I turned back to the path, my mind racing ahead to the task which awaited me.

This morning, I would be obliged to make a thorough examination of the corpse. I would have to establish precisely how the girl had been murdered. And I would need to sift through the pig-slime
in search of the probable presence of a piece of amber, or some other clue.

If I did find amber, what would it signify? That both the girls were thieves? That both of them were pregnant and had attempted to rid themselves of an unwanted child by provoking a spontaneous evacuation of the foetus?

And what if I found nothing?

What if the pigs had swallowed the amber as greedily as human flesh?

I veered to the left and walked through the rough grass towards the stunted trees which marked the perimeter of the Ansbach farm. As I left the silence of the Pastoris workshop behind me, I began to distinguish a different noise, a noise that I recognised, though I was still a quarter of a mile from my destination.

Was someone doing the washing?

I might have been at home. Every Tuesday morning, Lotte piles the dirty linen into a large barrel in the kitchen by the water-pump. A layer of stockings and hose on the bottom, then a generous sprinkling of grey ashes and lye made from crushed cinders. A layer of undergarments after that, then more lye and ashes. Shirts, blouses, bed-sheets, each layer separated by ashes and lye. When the barrel is filled with water, Lotte presses down hard on a paddle that enters through a hole in the lid. Manni and Süzi often watch her as she labours. The harder she presses, the ruddier her large face grows. Which will burst first, Lotte’s cheeks or the ribs of the barrel? But what delights the children most is the sound the washing makes. Air gets trapped inside the sheets and the clothes. As she pushes downwards, it comes bursting out in an endless succession of rude noises. ‘Big farts,’ as Manni learnt to call them, from Lotte herself, who laughs out loud whenever she—that is, the washing-tub—produces them.

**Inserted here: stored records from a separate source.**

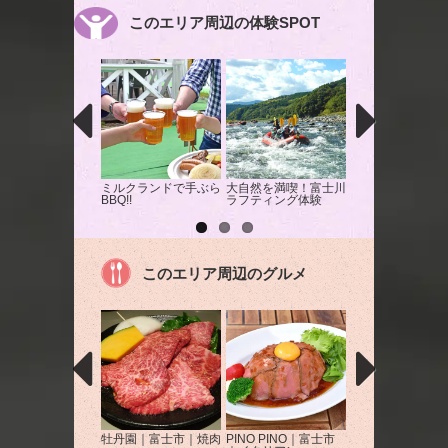
このエリア周辺の体験SPOT
ミルクランドで手ぶら
大自然を満喫！富士川
ミルクランドでバ
BBQ!!
ラフティング体験
作り体験！
このエリア周辺のグルメ
牡丹園｜富士市｜焼肉
PINO PINO｜富士市
居酒屋 福聚｜富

As I approached the Ansbach farm, the noise grew louder.

I passed the house, and marched towards the pigsty. The noise was coming from there.

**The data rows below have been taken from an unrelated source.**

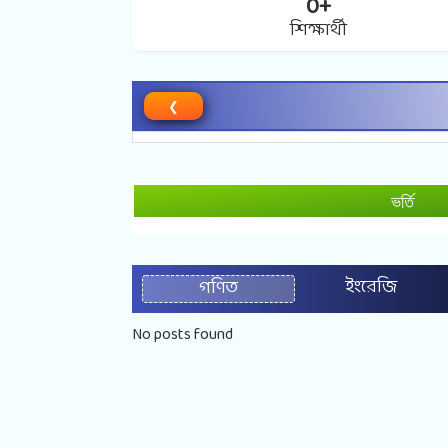
0
+
শিক্ষার্থী
❮
ভর্তি
ইংরেজি
গণিত
No posts found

While still at a distance, I saw a strange tableau before the door of the pig-sty. Colonel les Halles was not on board the
coq du mer.
He was there at the Ansbach farm, standing in the very centre of the group, directing operations of some sort. A man was seated nearby on a camp-stool, writing notes as les Halles dictated them. Soldiers in rolled-up shirt-sleeves were working the handles of a very large pump. Two men pressed down on one side, two more pulled up on the other side, and with a loud organic eruption the contents of the pigsty began to spout out in a shower from a pipe that a fifth man was obliged to hold in his hands, his face distorted by a grimace of revulsion. Beside him, another soldier was standing with a bucket in his hands.